Malala Yousafzai: ‘Nine Years After Being Shot, I Am Still Recovering From a Single Taliban Bullet’

It’s been almost a decade but the attack continues to affect her life.

Malala Yousafzai

As Taliban supporters crawl out of the woodwork in Pakistan, Malala Yousafzai recalls when she survived an attempt on her life by the group nine years ago. After all this time, ‘she is still recovering’ from that one bullet.

“Nine years after being shot, I am still recovering from just one Taliban bullet.”

In her piece for Podium, Malala Yousafzai shared how just two weeks ago she underwent another surgery ‘to repair the Taliban’s damage’ on her body. At the time Taliban were slowly expanding military conquests across Afghanistan.

“On August 9 in Boston, I woke up at 5am to go to the hospital for my latest surgery and saw the news that the Taliban had taken Kunduz, the first major city to fall in Afghanistan. Over the next few days, with ice packs and a bandage wrapped around my head, I watched as province after province fell to men with guns, loaded with bullets like the one that shot me.”

Casualties of War

Back in 2012, a Taliban gunman targeted her for encouraging women’s education. While the Nobel Laureate was fortunate enough to have survived, it makes her even more acutely aware that many under Taliban rule are not as lucky.

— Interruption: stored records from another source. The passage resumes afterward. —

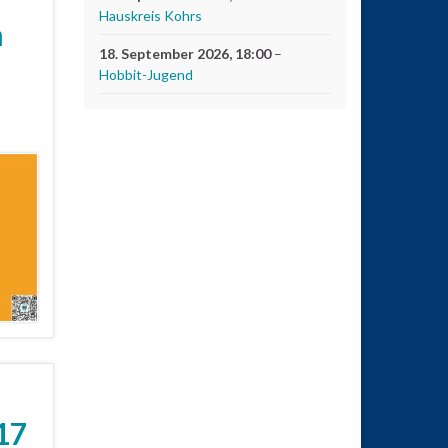
Hauskreis Kohrs
m
18. September 2026
, 18:00
–
Hobbit-Jugend
17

“The people of Afghanistan have taken millions of bullets over the last four decades. My heart breaks for those whose names we will forget or never even know, whose cries for help will go unanswered.”

Malala Yousafzai is concerned about the future of women, and their rights under Taliban rule.

“As soon as I could sit up again, I was making phone calls, writing letters to heads of state around the world, and speaking with women’s rights activists still in Afghanistan. In the last two weeks, we’ve been able to help several of them and their families get to a safe place. But I know we can’t save everyone.”

The women’s education activist shared, if she was not already famed when the Taliban shot her, she would not have been saved. Now as people scramble to escape Taliban rule in Afghanistan yet again, she knows many will end up nameless casualties.

“When the Taliban shot me, journalists in Pakistan and a few international media outlets already knew my name. They knew that I had been speaking against the extremists’ ban on girls’ education for years. They reported on the attack and people around the world responded, … But it could have been different. My story might have ended in a local news item: ’15 year-old shot in the head’.”

Similarly, the United Nations Human Rights Council Chief, Michelle Bachelet voiced grave concerns about the situation in Afghanistan, saying;

“A fundamental red line will be the Taliban’s treatment of women and girls.”